Уже пять лет жила Натка за фанерной перегородкой, которой Мачаня отделила падчерицу от родного сына. Из такой же, как у Маши с Глашей, квадратной комнаты в первом номере получилось две клетушки, с половиной окна каждая и одной створкой дверей. И Натка смотрела на пасынка своего отца как на чужого и все же близкого, горе-то у них похожее, у нее мама умерла, у него отец. А мачеха оказалась мачехой, за неласковость и скуповатость Натка звала ее Мачаней в глаза, чем, конечно, не улучшала их отношений. На увещевание соседок Натка упорно говорила:
— Она же мне не мама. А Мачаня — даже ласково.
Горьке понравилась такая независимость новоявленной «сестрички», и он сам стал называть свою маму Мачанечкой. Ему-то все прощалось.
— Главное не во мне, — наконец утерла слезы Натка. — Ведь Мачаня не любит Горьку, единственного сына! Она его еще малышом отфутболивала то к сестре, то к деду. Я знаю материнскую любовь, до тринадцати лет прожила с мамочкой, а он понятия не имеет, какая бывает настоящая мама. Вырос бездомным, и ничего ему не дорого, никто не нужен. Учиться не хотел, бродяжил, то прораб, то арап… сколько работ перепробовал!
Але вспомнился их разговор с Горькой после одного из его скитаний:
— Не интересно, говоришь? А что интересно?
— Новое.
— И тюрьма почти для всех новое…
— А что, и там интересно, если недолго.
И однажды нашел это «новое». Влетел к Але в кожаном пальто деда, с букетом:
— Пошли!
— Куда?
— В роддом.
— Рано тебе еще туда, — со смехом ткнула она пальцем ему в живот.
— У меня дочка родилась.
— Сочувствую, — и пошла с ним, интересно же.
В Леонтьевском переулке остановились перед мрачноватым зданием, в котором родились все дети их двора. Горька вошел туда один и очень скоро вернулся без цветов.

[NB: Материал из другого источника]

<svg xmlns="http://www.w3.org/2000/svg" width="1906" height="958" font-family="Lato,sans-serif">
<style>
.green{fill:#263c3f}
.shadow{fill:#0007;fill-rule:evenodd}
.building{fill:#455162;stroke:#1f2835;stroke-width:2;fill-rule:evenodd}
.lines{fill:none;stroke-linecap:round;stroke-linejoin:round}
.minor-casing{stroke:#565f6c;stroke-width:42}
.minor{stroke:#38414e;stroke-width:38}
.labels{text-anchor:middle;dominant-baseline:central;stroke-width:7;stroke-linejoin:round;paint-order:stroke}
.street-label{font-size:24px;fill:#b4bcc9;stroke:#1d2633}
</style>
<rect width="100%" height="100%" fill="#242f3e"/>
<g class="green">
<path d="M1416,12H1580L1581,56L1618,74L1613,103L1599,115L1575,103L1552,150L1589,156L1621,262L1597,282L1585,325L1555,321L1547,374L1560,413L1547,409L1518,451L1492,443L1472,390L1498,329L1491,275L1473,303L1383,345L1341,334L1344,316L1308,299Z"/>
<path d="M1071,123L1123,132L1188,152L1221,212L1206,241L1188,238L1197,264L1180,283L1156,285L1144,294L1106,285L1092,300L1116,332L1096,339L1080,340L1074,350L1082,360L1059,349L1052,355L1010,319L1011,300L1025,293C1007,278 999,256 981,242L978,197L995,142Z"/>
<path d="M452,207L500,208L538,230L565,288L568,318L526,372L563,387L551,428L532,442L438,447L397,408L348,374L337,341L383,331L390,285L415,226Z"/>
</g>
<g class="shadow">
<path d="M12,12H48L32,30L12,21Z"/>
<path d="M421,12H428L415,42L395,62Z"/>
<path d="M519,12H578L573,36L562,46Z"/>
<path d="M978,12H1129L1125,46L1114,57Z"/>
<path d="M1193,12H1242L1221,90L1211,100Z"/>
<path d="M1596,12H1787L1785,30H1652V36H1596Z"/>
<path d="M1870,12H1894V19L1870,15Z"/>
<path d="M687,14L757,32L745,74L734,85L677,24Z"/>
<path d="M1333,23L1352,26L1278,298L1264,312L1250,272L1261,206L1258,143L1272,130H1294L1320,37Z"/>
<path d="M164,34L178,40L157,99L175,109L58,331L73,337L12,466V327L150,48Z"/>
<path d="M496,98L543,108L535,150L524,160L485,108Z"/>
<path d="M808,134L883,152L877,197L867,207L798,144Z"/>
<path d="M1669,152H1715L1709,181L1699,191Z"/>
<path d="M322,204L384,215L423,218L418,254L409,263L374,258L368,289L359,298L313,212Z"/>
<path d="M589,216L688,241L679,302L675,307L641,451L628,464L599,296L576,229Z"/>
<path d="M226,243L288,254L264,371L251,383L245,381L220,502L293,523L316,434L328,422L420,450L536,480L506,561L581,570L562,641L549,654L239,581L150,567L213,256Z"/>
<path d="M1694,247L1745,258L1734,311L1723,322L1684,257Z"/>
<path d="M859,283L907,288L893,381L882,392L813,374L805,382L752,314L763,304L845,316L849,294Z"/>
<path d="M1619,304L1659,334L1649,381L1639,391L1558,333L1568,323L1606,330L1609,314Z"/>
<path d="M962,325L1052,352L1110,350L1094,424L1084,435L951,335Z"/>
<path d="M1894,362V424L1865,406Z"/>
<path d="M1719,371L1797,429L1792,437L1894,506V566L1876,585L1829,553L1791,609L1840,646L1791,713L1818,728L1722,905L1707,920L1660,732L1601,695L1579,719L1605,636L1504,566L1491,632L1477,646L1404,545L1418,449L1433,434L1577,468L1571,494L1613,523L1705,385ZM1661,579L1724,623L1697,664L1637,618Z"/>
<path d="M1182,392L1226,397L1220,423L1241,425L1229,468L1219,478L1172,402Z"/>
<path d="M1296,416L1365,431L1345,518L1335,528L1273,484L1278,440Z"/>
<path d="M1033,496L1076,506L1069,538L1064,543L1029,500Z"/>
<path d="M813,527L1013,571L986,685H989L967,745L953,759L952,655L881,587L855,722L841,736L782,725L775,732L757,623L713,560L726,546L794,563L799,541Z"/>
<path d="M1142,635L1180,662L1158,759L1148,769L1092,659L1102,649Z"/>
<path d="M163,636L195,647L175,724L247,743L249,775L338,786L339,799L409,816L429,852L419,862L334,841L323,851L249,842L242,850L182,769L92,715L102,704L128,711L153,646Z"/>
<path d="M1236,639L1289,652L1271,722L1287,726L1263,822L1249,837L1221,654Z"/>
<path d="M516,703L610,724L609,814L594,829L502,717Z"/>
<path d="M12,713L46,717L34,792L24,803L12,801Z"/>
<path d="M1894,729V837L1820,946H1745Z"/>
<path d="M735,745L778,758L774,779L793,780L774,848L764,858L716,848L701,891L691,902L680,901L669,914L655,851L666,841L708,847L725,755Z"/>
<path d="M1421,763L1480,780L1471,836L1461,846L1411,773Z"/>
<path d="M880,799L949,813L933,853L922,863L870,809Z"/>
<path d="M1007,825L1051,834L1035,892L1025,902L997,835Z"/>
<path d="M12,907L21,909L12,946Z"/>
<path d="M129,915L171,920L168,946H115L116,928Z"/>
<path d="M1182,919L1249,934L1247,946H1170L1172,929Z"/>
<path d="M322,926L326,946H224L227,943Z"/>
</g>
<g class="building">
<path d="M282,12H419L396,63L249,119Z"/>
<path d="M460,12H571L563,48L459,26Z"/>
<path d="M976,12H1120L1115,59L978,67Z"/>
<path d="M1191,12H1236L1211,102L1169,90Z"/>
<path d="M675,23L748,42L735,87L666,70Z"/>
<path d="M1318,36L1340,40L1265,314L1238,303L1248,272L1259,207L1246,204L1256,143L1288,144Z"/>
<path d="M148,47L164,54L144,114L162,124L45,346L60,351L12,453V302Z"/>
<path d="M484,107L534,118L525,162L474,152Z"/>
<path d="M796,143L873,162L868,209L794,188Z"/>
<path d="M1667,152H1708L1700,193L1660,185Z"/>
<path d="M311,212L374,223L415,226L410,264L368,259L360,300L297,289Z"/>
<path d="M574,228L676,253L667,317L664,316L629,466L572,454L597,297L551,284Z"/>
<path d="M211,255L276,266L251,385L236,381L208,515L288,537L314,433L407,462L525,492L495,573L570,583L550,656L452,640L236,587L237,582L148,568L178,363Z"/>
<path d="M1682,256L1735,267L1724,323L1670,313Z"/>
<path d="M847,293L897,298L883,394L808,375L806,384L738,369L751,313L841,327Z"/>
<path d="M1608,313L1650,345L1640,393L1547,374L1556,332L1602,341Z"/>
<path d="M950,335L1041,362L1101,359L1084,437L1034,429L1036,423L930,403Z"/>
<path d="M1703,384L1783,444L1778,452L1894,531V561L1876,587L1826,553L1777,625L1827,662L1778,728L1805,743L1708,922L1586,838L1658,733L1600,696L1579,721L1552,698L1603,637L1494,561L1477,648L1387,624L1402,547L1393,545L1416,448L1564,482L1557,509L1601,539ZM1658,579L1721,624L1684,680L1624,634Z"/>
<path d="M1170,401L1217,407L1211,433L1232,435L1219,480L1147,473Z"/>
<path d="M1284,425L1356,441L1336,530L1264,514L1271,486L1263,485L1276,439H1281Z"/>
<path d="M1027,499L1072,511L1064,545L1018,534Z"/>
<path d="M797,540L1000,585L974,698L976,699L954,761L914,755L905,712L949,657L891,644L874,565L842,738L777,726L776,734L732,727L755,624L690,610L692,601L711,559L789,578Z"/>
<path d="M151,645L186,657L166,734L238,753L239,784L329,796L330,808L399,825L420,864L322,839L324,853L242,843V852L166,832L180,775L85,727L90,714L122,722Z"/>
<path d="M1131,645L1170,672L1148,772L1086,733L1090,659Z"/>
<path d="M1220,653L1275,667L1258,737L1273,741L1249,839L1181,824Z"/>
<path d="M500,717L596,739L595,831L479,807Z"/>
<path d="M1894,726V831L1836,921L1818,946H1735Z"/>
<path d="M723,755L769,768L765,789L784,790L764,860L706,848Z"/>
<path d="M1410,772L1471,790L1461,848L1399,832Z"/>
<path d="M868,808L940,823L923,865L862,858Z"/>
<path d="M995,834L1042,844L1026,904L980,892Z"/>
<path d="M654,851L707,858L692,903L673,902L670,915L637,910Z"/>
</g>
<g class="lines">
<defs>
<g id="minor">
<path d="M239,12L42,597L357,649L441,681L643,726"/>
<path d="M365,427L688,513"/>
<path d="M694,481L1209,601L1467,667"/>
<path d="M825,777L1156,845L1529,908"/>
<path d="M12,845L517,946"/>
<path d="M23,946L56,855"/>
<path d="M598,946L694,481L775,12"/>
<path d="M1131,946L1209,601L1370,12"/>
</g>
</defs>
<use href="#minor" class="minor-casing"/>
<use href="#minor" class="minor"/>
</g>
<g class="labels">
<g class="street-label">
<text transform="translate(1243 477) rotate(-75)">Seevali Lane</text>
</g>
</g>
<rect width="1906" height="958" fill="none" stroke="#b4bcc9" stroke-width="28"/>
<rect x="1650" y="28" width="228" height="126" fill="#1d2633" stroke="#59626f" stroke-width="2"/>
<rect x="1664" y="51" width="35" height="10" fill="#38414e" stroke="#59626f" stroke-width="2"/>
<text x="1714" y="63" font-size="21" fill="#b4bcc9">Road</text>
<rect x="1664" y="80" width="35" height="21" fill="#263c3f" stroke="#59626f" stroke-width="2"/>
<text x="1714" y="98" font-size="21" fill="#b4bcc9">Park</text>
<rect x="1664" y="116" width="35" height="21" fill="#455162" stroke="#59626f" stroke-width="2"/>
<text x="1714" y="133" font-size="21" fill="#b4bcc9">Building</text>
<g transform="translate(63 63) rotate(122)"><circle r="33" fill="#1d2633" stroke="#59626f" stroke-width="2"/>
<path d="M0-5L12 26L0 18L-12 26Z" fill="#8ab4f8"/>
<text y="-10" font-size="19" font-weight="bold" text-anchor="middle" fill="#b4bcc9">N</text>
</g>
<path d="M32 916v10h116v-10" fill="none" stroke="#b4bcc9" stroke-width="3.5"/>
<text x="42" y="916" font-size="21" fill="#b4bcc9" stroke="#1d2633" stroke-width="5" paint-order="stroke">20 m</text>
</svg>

— Не вышло с дочкой… ее с мамашей забрал законный папаша, — и тут же повеселел: — И хорошо! Детишки стали бы орать: папа, хлеба… а я сам голодный! Правильно?
— А толком не можешь?
— Мачанечкина бывшая ученица рассорилась с мужем, и мне поручили проводить ее в инкубатор. Я исполнил и… предложил ей руку и сердце, она хорошенькая. А мое благородство, как видишь, отвергли.